------ Texto para revisar ------
LA VIOLENCIA DE LAS MAFIAS ENsangrentó a Colombia por décadas, pero ahora no podemos decir que las cárceles y las extradiciones la hayan derrotado. La respuesta estatal les enseñó a esas mafias a actuar más sigilosamente, a corromper más eficientemente, a matar más silenciosamente.
A medida que vemos cómo México entra en una espiral de violencia y de crímenes, solemos oír que este país está pasando por lo que Colombia vivió en otro tiempo, esa tragedia que nosotros superamos. Pero ¿está Colombia en verdad a salvo del poder de las mafias? Es posible que, como nunca antes, esté en poder de ellas; porque una política contra las drogas como la que impera en el mundo hace inevitable su poder y su ascenso. A las mafias no se las destruye encarcelándolas, ni librando una guerra, ni extraditándolas a los Estados Unidos para que allí negocien delaciones con los funcionarios a cambio de nuevas identidades o de particulares privilegios: a las mafias solo puede derrotárselas haciendo desaparecer el negocio del que derivan su riqueza y su poder criminal.
Ese negocio no se llama droga sino prohibición. Al margen de la prohibición el problema de la droga es apenas un problema de salud pública. A partir del momento en que los Estados asumen la producción y el control de la droga se elimina la principal fuente de enriquecimiento de las mafias y se pueden destinar los recursos a la prevención del consumo y a la educación de la comunidad.
Forma parte de los derechos de los adultos el escoger lo que consumen. Y si esos bienes son peligrosos, es deber del Estado garantizar que en la satisfacción de ese consumo no se generen males más graves. La prohibición empeora hasta lo indecible un problema de salud pública, no elimina el acceso a la droga sino que lo convierte en una práctica clandestina y cotidiana, y le agrega una avalancha de criminalidad incontrolable.
------ Material proporcionado ------
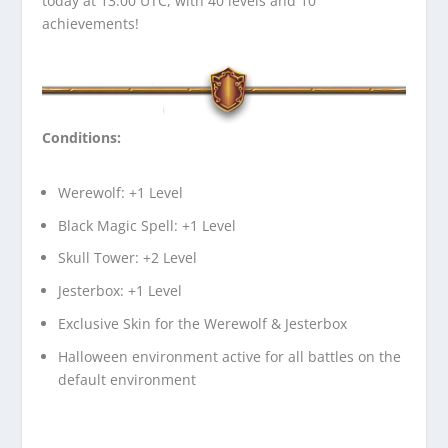
today at 13.00 UTC, with 40 levels and 10
achievements!
Conditions:
Werewolf: +1 Level
Black Magic Spell: +1 Level
Skull Tower: +2 Level
Jesterbox: +1 Level
Exclusive Skin for the Werewolf & Jesterbox
Halloween environment active for all battles on the
default environment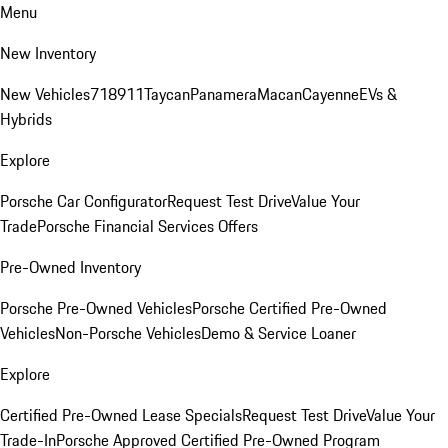
Menu
New Inventory
New Vehicles
718
911
Taycan
Panamera
Macan
Cayenne
EVs &
Hybrids
Explore
Porsche Car Configurator
Request Test Drive
Value Your
Trade
Porsche Financial Services Offers
Pre-Owned Inventory
Porsche Pre-Owned Vehicles
Porsche Certified Pre-Owned
Vehicles
Non-Porsche Vehicles
Demo & Service Loaner
Explore
Certified Pre-Owned Lease Specials
Request Test Drive
Value Your
Trade-In
Porsche Approved Certified Pre-Owned Program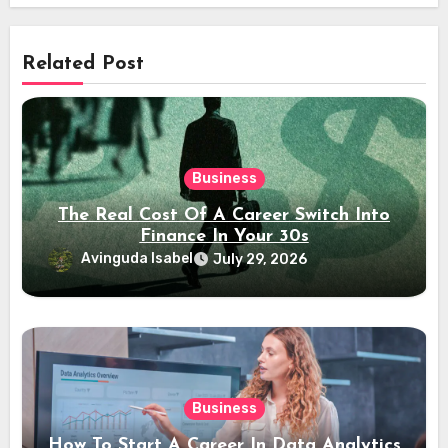
Related Post
Business
The Real Cost Of A Career Switch Into
Finance In Your 30s
Avinguda Isabel
July 29, 2026
Business
How To Start A Career In Data Analytics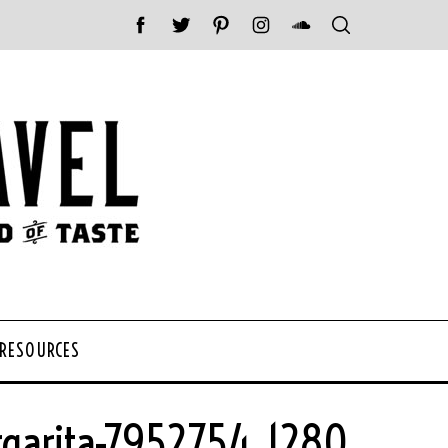
 RESOURCES
garita-7952754_1280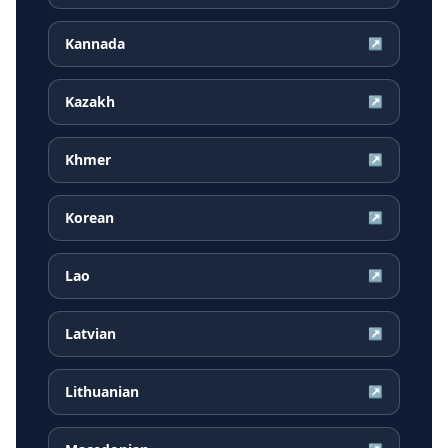
Kannada
↗
Kazakh
↗
Khmer
↗
Korean
↗
Lao
↗
Latvian
↗
Lithuanian
↗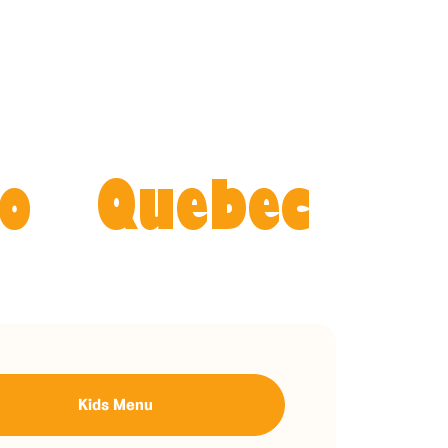
o
Quebec
Kids Menu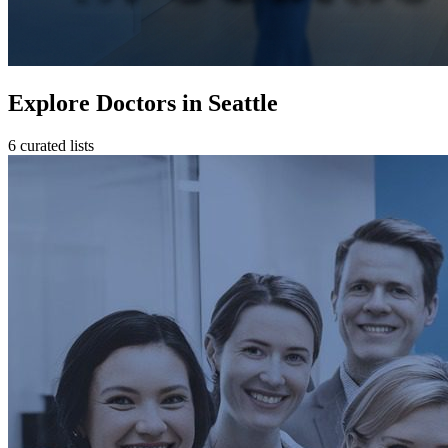
Explore Doctors in Seattle
6 curated lists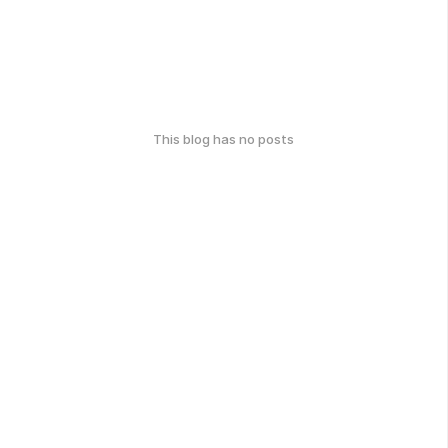
This blog has no posts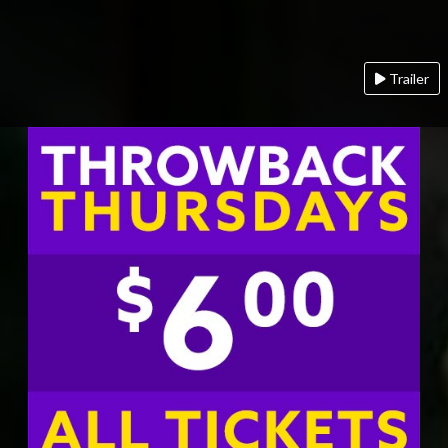
Trailer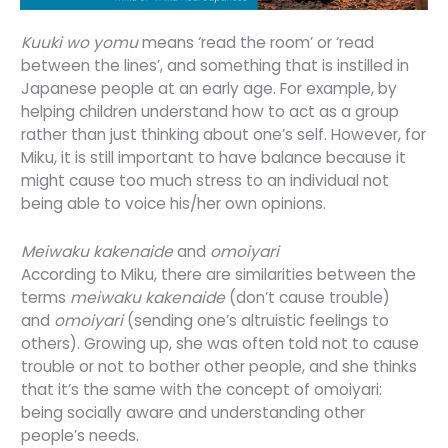
Kuuki wo yomu
means ‘read the room’ or ‘read
between the lines’, and something that is instilled in
Japanese people at an early age. For example, by
helping children understand how to act as a group
rather than just thinking about one’s self. However, for
Miku, it is still important to have balance because it
might cause too much stress to an individual not
being able to voice his/her own opinions.
Meiwaku kakenaide
and
omoiyari
According to Miku, there are similarities between the
terms
meiwaku kakenaide
(don’t cause trouble)
and
omoiyari
(sending one’s altruistic feelings to
others). Growing up, she was often told not to cause
trouble or not to bother other people, and she thinks
that it’s the same with the concept of
omoiyari
:
being socially aware and understanding other
people’s needs.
------
■ Ejercicio A ■
Responde a partir del texto sobre las mafias y la prohibición:
(i) ¿Qué tres cosas enseñó la respuesta estatal a las mafias?
(ii) ¿Cómo se llama el negocio del que las mafias derivan su riqueza y su poder criminal?
(iii) ¿Qué país entra en una espiral de violencia y de crímenes?
■ Ejercicio B ■
Indica si cada afirmación concuerda con el texto sobre las mafias y la prohibición y cita las palabras que lo deciden:
(i) Las cárceles y las extradiciones derrotaron la violencia de las mafias.
(ii) Escoger lo que consumen forma parte de los derechos de los adultos.
(iii) La prohibición elimina el acceso a la droga.
■ Ejercicio C ■
Imprime sin cambios el fragmento del texto sobre las mafias y la prohibición que va de "Ese negocio no" a "de criminalidad incontrolable.", ambos incluidos.

■ Espacio de respuesta A ■
(i) A actuar más sigilosamente, a corromper más eficientemente y a matar más silenciosamente.
(ii) Prohibición.
(iii) México.

■ Espacio de respuesta B ■
(i) No: "ahora no podemos decir que las cárceles y las extradiciones la hayan derrotado".
(ii) Sí: "Forma parte de los derechos de los adultos el escoger lo que consumen."
(iii) No: "no elimina el acceso a la droga sino que lo convierte en una práctica clandestina y cotidiana".

■ Espacio de respuesta C ■
Ese negocio no se llama droga sino prohibición. Al margen de la prohibición el problema de la droga es apenas un problema de salud pública. A partir del momento en que los Estados asumen la producción y el control de la droga se elimina la principal fuente de enriquecimiento de las mafias y se pueden destinar los recursos a la prevención del consumo y a la educación de la comunidad.
Forma parte de los derechos de los adultos el escoger lo que consumen. Y si esos bienes son peligrosos, es deber del Estado garantizar que en la satisfacción de ese consumo no se generen males más graves. La prohibición empeora hasta lo indecible un problema de salud pública, no elimina el acceso a la droga sino que lo convierte en una práctica clandestina y cotidiana, y le agrega una avalancha de criminalidad incontrolable.